Mike Johnson, Alabama, 6'5, 312
Johnson is a smart, quick, durable and versatile lineman who plays with high effort. He started 41 straight games for the Tide, including 26 at left guard and 10 at right tackle.
Projected round: Third or fourth.
Zane Beadles, Utah, 6'5, 310
Beadles played left tackle at Utah but is expected to play inside in the NFL. He is a durable leader with a good work ethic and good movement who would need to be coached up on playing with his hand on the ground.
Projected round: Fourth.
Marshall Newhouse, TCU, 6'4, 319
Newhouse played left tackle at TCU, but he will probably play guard in the league. He plays with good strength and leverage but would need to work on his technique, particularly in run blocking.
Projected round: Fourth or fifth.
HAWKS GOT WHAT THEY COULD FOR SIMS
The Sims deal is the fourth trade made in a month by Seattle’s new power duo, Pete Carroll and Schneider.
As we previously documented, they have not fared very well in the first three from a pure value standpoint. They didn’t make out like bandits here either, but they got decent value for a guy they didn’t want, so this trade will go down with the Darryl Tapp deal as a push.
The Seahawks kind of backed themselves into a corner by making it known they didn’t want Sims, so interested teams knew they could get the four-year veteran for less than his fourth-round tender price.
The Hawks were lucky there was so much interest in Sims, or they would have gotten much less for him.
When no team signed him to an offer sheet, the absolute best the Hawks could do in a trade was a fifth-rounder, and that’s what they got. But it’s the second pick in the round, which is almost as good as a fourth.

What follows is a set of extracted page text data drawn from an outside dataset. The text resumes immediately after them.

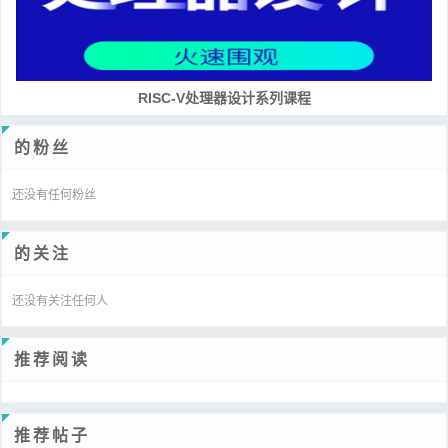
RISC-V处理器设计系列课程
的粉丝
还没有任何粉丝
的关注
还没有关注任何人
推荐阅读
推荐帖子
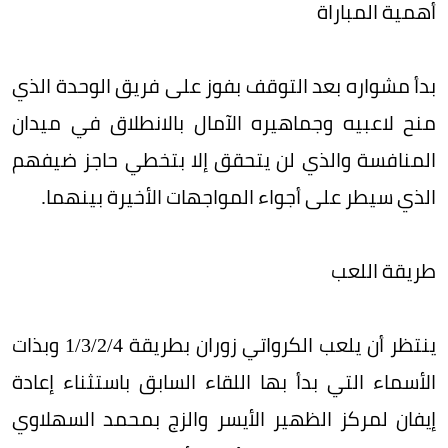
أهمية المباراة
بدأ مشواره بعد التوقف بفوز على فريق الوحدة الذي
منح لاعبيه وجماهيره الآمال بالانطلاق في ميدان
المنافسة والذي لن يتحقق إلا بتخطي حاجز ضيفهم
الذي سيطر على أجواء المواجهات الأخيرة بينهما.
طريقة اللعب
ينتظر أن يلعب الكرواتي زوران بطريقة 4/‏2/‏3/‏1 وبذات
الأسماء التي بدأ بها اللقاء السابق باستثناء إعادة
إيفان لمركز الظهير الأيسر والزج بمحمد السهلاوي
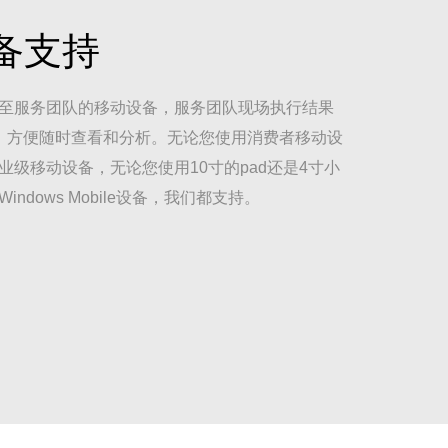
备支持
至服务团队的移动设备，服务团队现场执行结果
d平台，方便随时查看和分析。无论您使用消费者移动设
级移动设备，无论您使用10寸的pad还是4寸小
ndows Mobile设备，我们都支持。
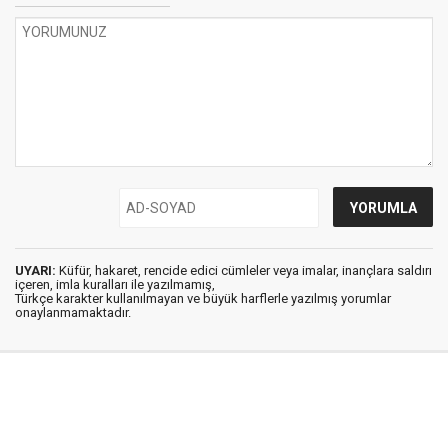
UYARI:
Küfür, hakaret, rencide edici cümleler veya imalar, inançlara saldırı
içeren, imla kuralları ile yazılmamış,
Türkçe karakter kullanılmayan ve büyük harflerle yazılmış yorumlar
onaylanmamaktadır.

Not a bad deal for a marginal starter who didn’t fit the new offense.
Sims continues the odd exodus from Seattle to Detroit, becoming the fifth Seahawk in the last year to end up in the Motor City.
Linebacker Julian Peterson was traded for Cory Redding and a fifth-round pick last March, while running back Maurice Morris and tight end Will Heller signed with the Lions in free agency. Then receiver Nate Burleson signed a $25 million deal on the first day of free agency this year.